→ Extrait du texte:
S’élever dans le ciel pour se sentir élément du cosmos et contempler les miracles de la présence humaine, de la tendresse de la maison ; atterrir pour retrouver les amis mais aussi l’inaction et la médiocrité des bureaucrates et des gigolos. S’isoler enfin pour mieux se retrouver car, comme l’a écrit Théodore Monod : « Le désert rappelle le voyageur à la modestie. »

A Juby, l’équipe française dispose d’un baraquement pour tout refuge. L’eau douce et les provisions n’arrivent qu’une fois par mois. Saint Exupéry écrira à sa mère : « Quelle vie de moine je mène ! Dans le coin le plus perdu de toute l’Afrique, en plein Sahara espagnol. Un fort sur la plage, notre baraque qui s’y adosse et plus rien pendant des centaines et des centaines de kilomètres.[…] C’est un dépouillement total. Un lit fait d’une planche et d’une paillasse maigre, une cuvette, un pot à eau. […] Les avions passent tous les huit jours. Entre eux c’est trois jours de silence.»

A Juby, Saint Exupéry apprendra le silence ; celui qui règne entre les escales, celui de l’attente d’un avion en retard, mais aussi celui de la solitude du responsable. Ce silence, il l’apprendra aussi des chefs maures qu’il visitera.

Car de  nombreuses tribus interviennent lors du séjour de Saint Exupéry à Juby. Certaines ont été pacifiées et participent aux missions de traduction ou de sauvetage ; d’autres restent très dangereuses, prêtes à intervenir pour dérober le courrier, exercer des violences et faire prisonniers le pilote et son mécanicien dans la perspective d’obtenir une rançon. Saint Exupéry est fasciné par ces tribus fidèles à leur liberté, leurs chefs fiers et parfois cruels.

Jean-René Lefebvre, qui fut chef-mécanicien à Villa-Cisneros (Dakhla), témoignera : « Lorsque Saint Exupéry fut affecté comme chef d’aéroplace à Cap Juby, son plus grand passe-temps, en dehors de ses obligations professionnelles très nombreuses, était de rechercher, d’étudier tout ce qui était intéressant sur la vie et les coutumes des Maures sédentaires ou nomades

Saint Exupéry écrira à sa mère : « Je donne du chocolat chaque jour à une nichée de petits Arabes malins et charmants. […] Le marabout vient tous les jours me donner une leçon d’arabe. J’apprends à écrire. […] J’offre des thés mondains à des chefs maures. Et ils m’invitent à leur tour à prendre le thé sous leur tente à deux kilomètres en dissidence, où jamais aucun Espagnol n’est encore allé. Et j’irai plus loin. Et je ne risquerai rien parce que l’on commence à me connaître.[…]  C’est mon rôle ici d’apprivoiser. »

→ Matériel d'étude:

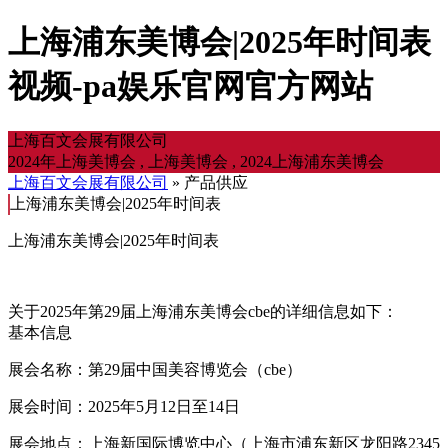
上海浦东美博会|2025年时间表
视频-pa娱乐官网官方网站
上海百文会展有限公司
2024年上海美博会 , 上海美博会 , 2024上海浦东美博会
上海百文会展有限公司
» 产品供应
上海浦东美博会|2025年时间表
上海浦东美博会|2025年时间表
关于2025年第29届上海浦东美博会cbe的详细信息如下：
基本信息
展会名称：第29届中国美容博览会（cbe）
展会时间：2025年5月12日至14日
展会地点：上海新国际博览中心（上海市浦东新区龙阳路2345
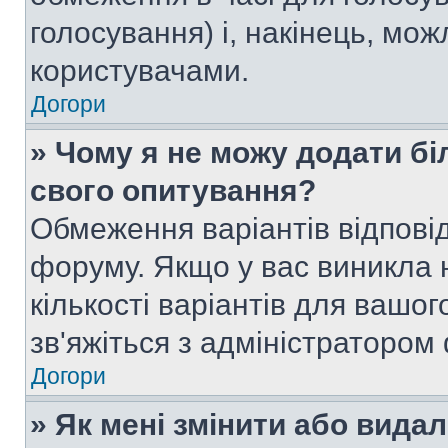
голосування) і, накінець, мож
користувачами.
Догори
» Чому я не можу додати бі
свого опитування?
Обмеження варіантів відпові
форуму. Якщо у вас виникла 
кількості варіантів для вашо
зв'яжіться з адміністратором
Догори
» Як мені змінити або вида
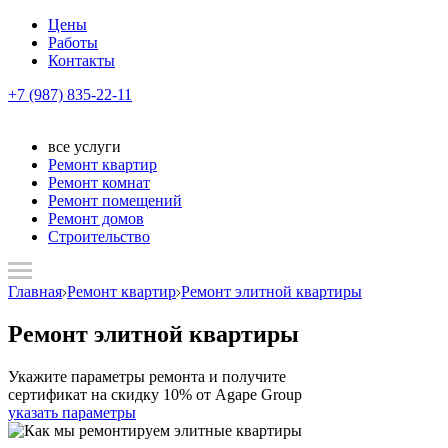
Цены
Работы
Контакты
+7 (987) 835-22-11
все услуги
Ремонт квартир
Ремонт комнат
Ремонт помещений
Ремонт домов
Строительство
Главная
Ремонт квартир
Ремонт элитной квартиры
Ремонт элитной квартиры
Укажите параметры ремонта и получите
сертификат на скидку 10% от Agape Group
указать параметры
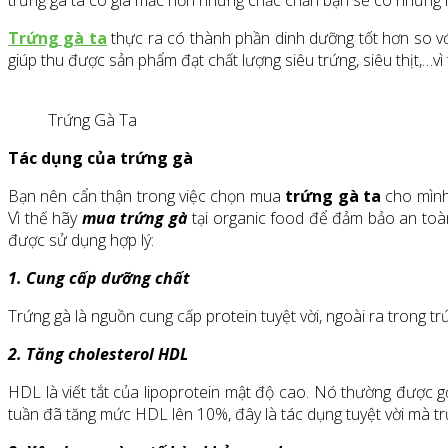
trứng gà ta có giá mắc hơn nhưng chắc chắn bạn sẽ có những m
Trứng gà ta
thực ra có thành phần dinh dưỡng tốt hơn so vớ
giúp thu được sản phẩm đạt chất lượng siêu trứng, siêu thịt,…vì
Trứng Gà Ta
Tác dụng của trứng gà
Bạn nên cẩn thận trong việc chọn mua
trứng gà ta
cho mình
Vì thế hãy
mua trứng gà
tại organic food để đảm bảo an toàn 
được sử dụng hợp lý:
1. Cung cấp dưỡng chất
Trứng gà là nguồn cung cấp protein tuyệt vời, ngoài ra trong t
2. Tăng cholesterol HDL
HDL là viết tắt của lipoprotein mật độ cao. Nó thường được gọ
tuần đã tăng mức HDL lên 10%, đây là tác dụng tuyệt vời mà tr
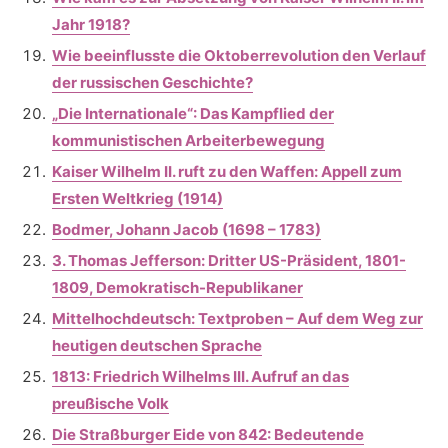
Jahr 1918?
Wie beeinflusste die Oktoberrevolution den Verlauf
der russischen Geschichte?
„Die Internationale“: Das Kampflied der
kommunistischen Arbeiterbewegung
Kaiser Wilhelm II. ruft zu den Waffen: Appell zum
Ersten Weltkrieg (1914)
Bodmer, Johann Jacob (1698 – 1783)
3. Thomas Jefferson: Dritter US-Präsident, 1801-
1809, Demokratisch-Republikaner
Mittelhochdeutsch: Textproben – Auf dem Weg zur
heutigen deutschen Sprache
1813: Friedrich Wilhelms III. Aufruf an das
preußische Volk
Die Straßburger Eide von 842: Bedeutende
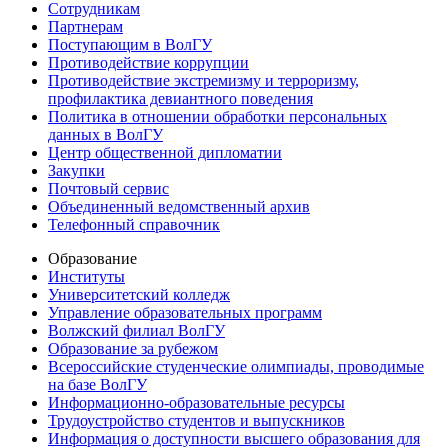
Сотрудникам
Партнерам
Поступающим в ВолГУ
Противодействие коррупции
Противодействие экстремизму и терроризму,
профилактика девиантного поведения
Политика в отношении обработки персональных
данных в ВолГУ
Центр общественной дипломатии
Закупки
Почтовый сервис
Объединенный ведомственный архив
Телефонный справочник
Образование
Институты
Университетский колледж
Управление образовательных программ
Волжский филиал ВолГУ
Образование за рубежом
Всероссийские студенческие олимпиады, проводимые
на базе ВолГУ
Информационно-образовательные ресурсы
Трудоустройство студентов и выпускников
Информация о доступности высшего образования для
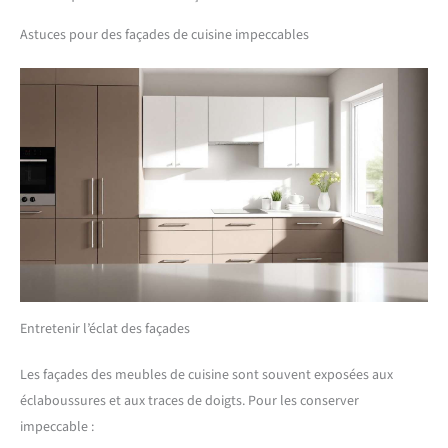
Astuces pour des façades de cuisine impeccables
Entretenir l’éclat des façades
Les façades des meubles de cuisine sont souvent exposées aux
éclaboussures et aux traces de doigts. Pour les conserver
impeccable :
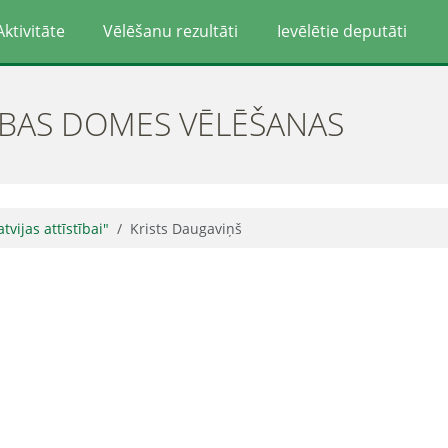
Aktivitāte
Vēlēšanu rezultāti
Ievēlētie deputāti
ĪBAS DOMES VĒLĒŠANAS
atvijas attīstībai"
Krists Daugaviņš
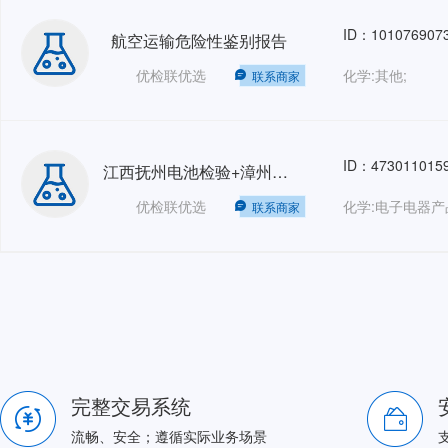
ID：101076907
航空运输危险性鉴别报告
优检联优选
化学:其他;
联系商家
ID：473011015
江西抚州电池检验+漳州钢卷检验+巴基斯坦SA SS管+广东院菲律宾Lasso项目等人力外包 HRO-GZ202605
优检联优选
化学:电子电器产
联系商家
完整交易系统
流畅、安全；遵循实际业务场景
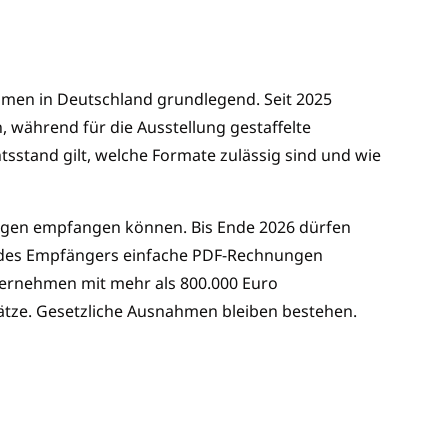
men in Deutschland grundlegend. Seit 2025
ährend für die Ausstellung gestaffelte
tsstand gilt, welche Formate zulässig sind und wie
ngen empfangen können. Bis Ende 2026 dürfen
des Empfängers einfache PDF-Rechnungen
nternehmen mit mehr als 800.000 Euro
ätze. Gesetzliche Ausnahmen bleiben bestehen.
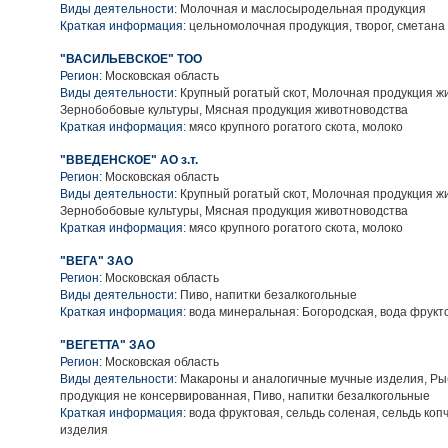
Виды деятельности:
Молочная и маслосыродельная продукция
Краткая информация:
цельномолочная продукция, творог, сметана
"ВАСИЛЬЕВСКОЕ" ТОО
Регион:
Московская область
Виды деятельности:
Крупный рогатый скот, Молочная продукция ж
Зернобобовые культуры, Мясная продукция животноводства
Краткая информация:
мясо крупного рогатого скота, молоко
"ВВЕДЕНСКОЕ" АО з.т.
Регион:
Московская область
Виды деятельности:
Крупный рогатый скот, Молочная продукция ж
Зернобобовые культуры, Мясная продукция животноводства
Краткая информация:
мясо крупного рогатого скота, молоко
"ВЕГА" ЗАО
Регион:
Московская область
Виды деятельности:
Пиво, напитки безалкогольные
Краткая информация:
вода минеральная: Богородская, вода фрукт
"ВЕГЕТТА" ЗАО
Регион:
Московская область
Виды деятельности:
Макароны и аналогичные мучные изделия, Ры
продукция не консервированная, Пиво, напитки безалкогольные
Краткая информация:
вода фруктовая, сельдь соленая, сельдь коп
изделия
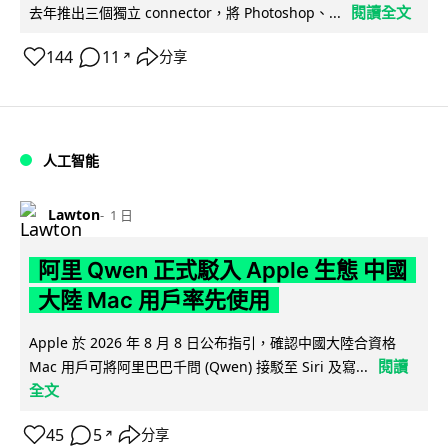
閱讀全文
去年推出三個獨立 connector，將 Photoshop、...
144
11
分享
↗
人工智能
Lawton
1 日
阿里 Qwen 正式駁入 Apple 生態 中國
大陸 Mac 用戶率先使用
Apple 於 2026 年 8 月 8 日公布指引，確認中國大陸合資格
閱讀
Mac 用戶可將阿里巴巴千問 (Qwen) 接駁至 Siri 及寫...
全文
45
5
分享
↗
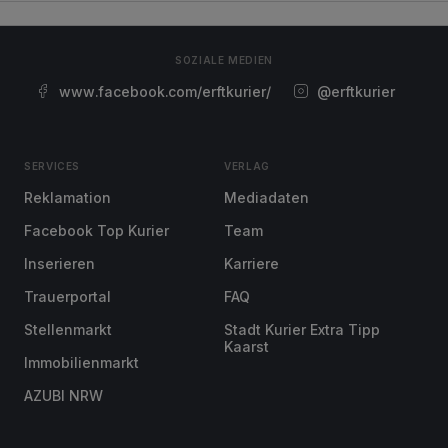
SOZIALE MEDIEN
www.facebook.com/erftkurier/
@erftkurier
SERVICES
VERLAG
Reklamation
Mediadaten
Facebook Top Kurier
Team
Inserieren
Karriere
Trauerportal
FAQ
Stellenmarkt
Stadt Kurier Extra Tipp
Kaarst
Immobilienmarkt
AZUBI NRW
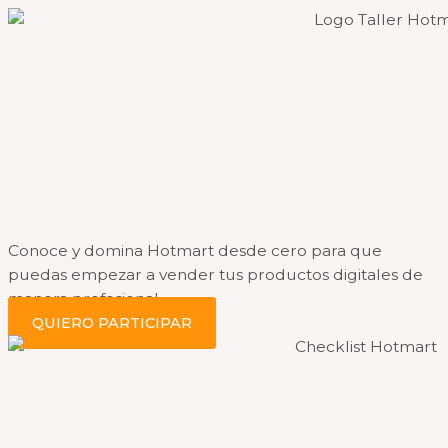
Conoce y domina Hotmart desde cero para que
puedas empezar a vender tus productos digitales de
manera profesional.
QUIERO PARTICIPAR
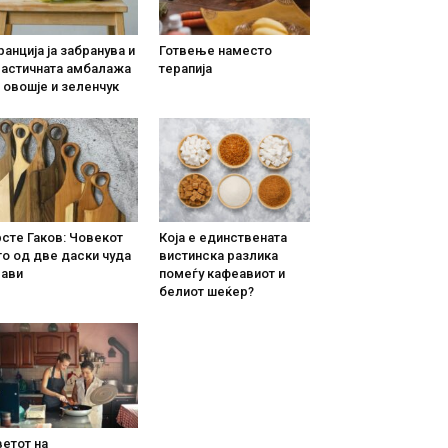
анција ја забранува и
Готвење наместо
ластичната амбалажа
терапија
 овошје и зеленчук
сте Гаков: Човекот
Која е единствената
о од две даски чуда
вистинска разлика
рави
помеѓу кафеавиот и
белиот шеќер?
етот на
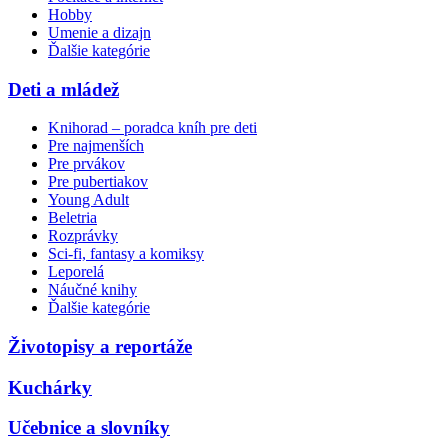
Hobby
Umenie a dizajn
Ďalšie kategórie
Deti a mládež
Knihorad – poradca kníh pre deti
Pre najmenších
Pre prvákov
Pre pubertiakov
Young Adult
Beletria
Rozprávky
Sci-fi, fantasy a komiksy
Leporelá
Náučné knihy
Ďalšie kategórie
Životopisy a reportáže
Kuchárky
Učebnice a slovníky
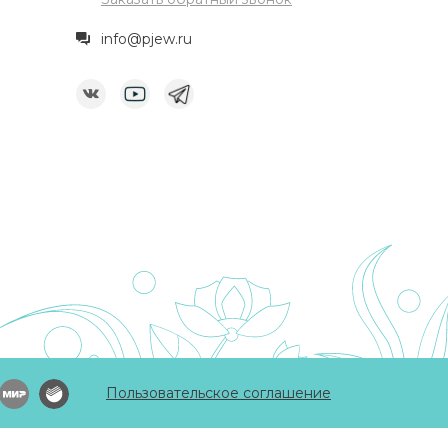
info@pjew.ru
Пользовательское соглашение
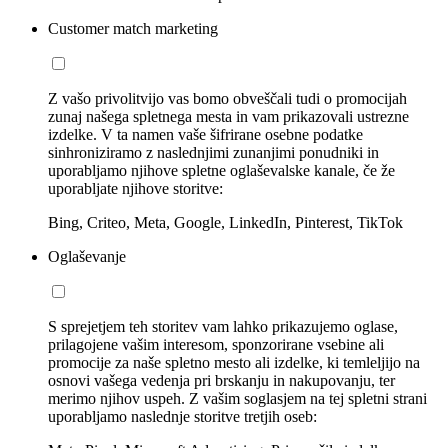
Customer match marketing
Z vašo privolitvijo vas bomo obveščali tudi o promocijah
zunaj našega spletnega mesta in vam prikazovali ustrezne
izdelke. V ta namen vaše šifrirane osebne podatke
sinhroniziramo z naslednjimi zunanjimi ponudniki in
uporabljamo njihove spletne oglaševalske kanale, če že
uporabljate njihove storitve:
Bing, Criteo, Meta, Google, LinkedIn, Pinterest, TikTok
Oglaševanje
S sprejetjem teh storitev vam lahko prikazujemo oglase,
prilagojene vašim interesom, sponzorirane vsebine ali
promocije za naše spletno mesto ali izdelke, ki temleljijo na
osnovi vašega vedenja pri brskanju in nakupovanju, ter
merimo njihov uspeh. Z vašim soglasjem na tej spletni strani
uporabljamo naslednje storitve tretjih oseb:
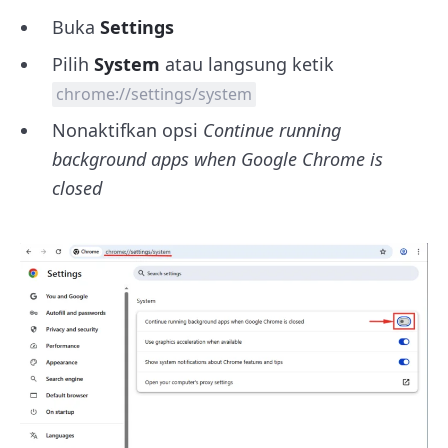
Buka
Settings
Pilih
System
atau langsung ketik
chrome://settings/system
Nonaktifkan opsi
Continue running
background apps when Google Chrome is
closed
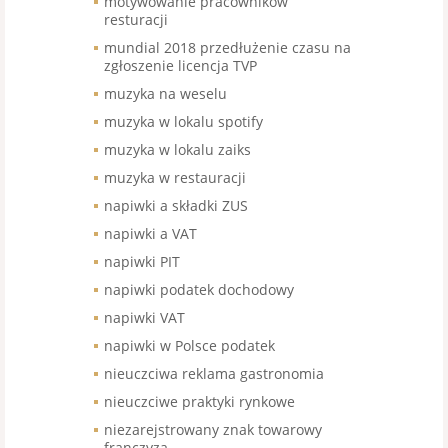
motywowanie pracowników
resturacji
mundial 2018 przedłużenie czasu na
zgłoszenie licencja TVP
muzyka na weselu
muzyka w lokalu spotify
muzyka w lokalu zaiks
muzyka w restauracji
napiwki a składki ZUS
napiwki a VAT
napiwki PIT
napiwki podatek dochodowy
napiwki VAT
napiwki w Polsce podatek
nieuczciwa reklama gastronomia
nieuczciwe praktyki rynkowe
niezarejstrowany znak towarowy
franczyza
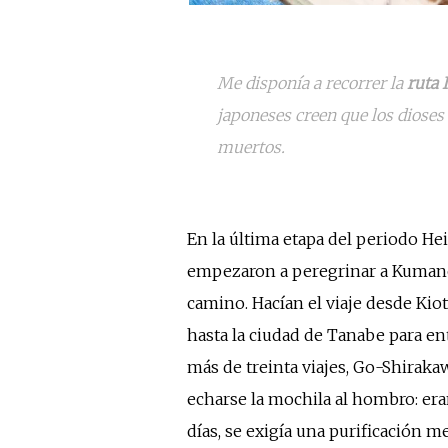
Me disponía a recorrer la
ruta 
japoneses creen que los dioses
muertos.
En la última etapa del periodo Hei
empezaron a peregrinar a Kumano b
camino. Hacían el viaje desde Kiot
hasta la ciudad de Tanabe para ent
más de treinta viajes, Go-Shiraka
echarse la mochila al hombro: er
días, se exigía una purificación 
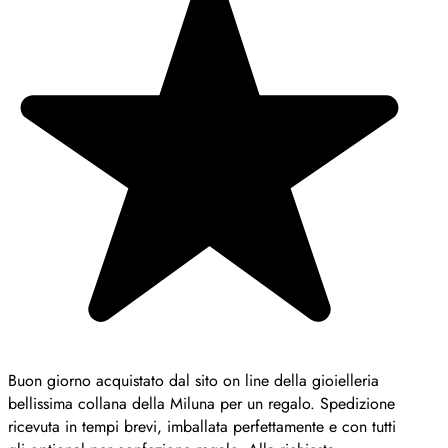
Buon giorno acquistato dal sito on line della gioielleria
bellissima collana della Miluna per un regalo. Spedizione
ricevuta in tempi brevi, imballata perfettamente e con tutti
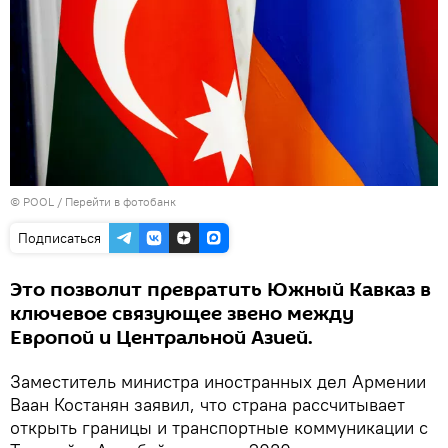
© POOL
/
Перейти в фотобанк
Подписаться
Это позволит превратить Южный Кавказ в
ключевое связующее звено между
Европой и Центральной Азией.
Заместитель министра иностранных дел Армении
Ваан Костанян заявил, что страна рассчитывает
открыть границы и транспортные коммуникации с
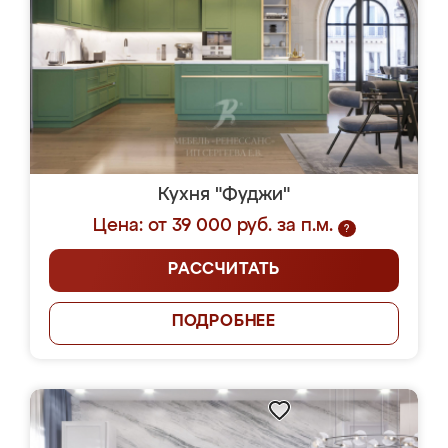
Кухня "Фуджи"
Цена: от 39 000 руб. за п.м.
?
РАССЧИТАТЬ
ПОДРОБНЕЕ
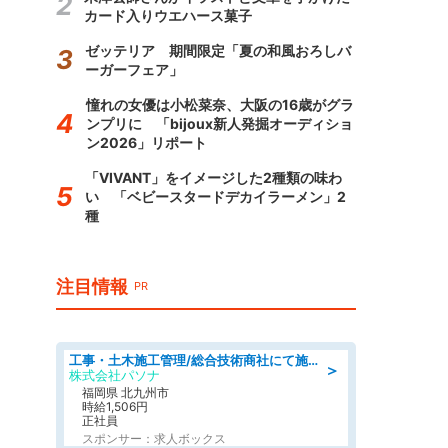
カード入りウエハース菓子
ゼッテリア 期間限定「夏の和風おろしバ
ーガーフェア」
憧れの女優は小松菜奈、大阪の16歳がグラ
ンプリに 「bijoux新人発掘オーディショ
ン2026」リポート
「VIVANT」をイメージした2種類の味わ
い 「ベビースタードデカイラーメン」2
種
注目情報
PR
工事・土木施工管理/総合技術商社にて施工管理のお仕事/即日勤務可/車通勤可/工事・土木施工管理/生産・品質管理
＞
株式会社パソナ
福岡県 北九州市
時給1,506円
正社員
スポンサー：求人ボックス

→ Consigne:
D'après l'extrait sur Saint Exupéry à Juby, tous les combien l'eau douce et les provisions arrivent-elles ?

→ Corrigé:
Une fois par mois.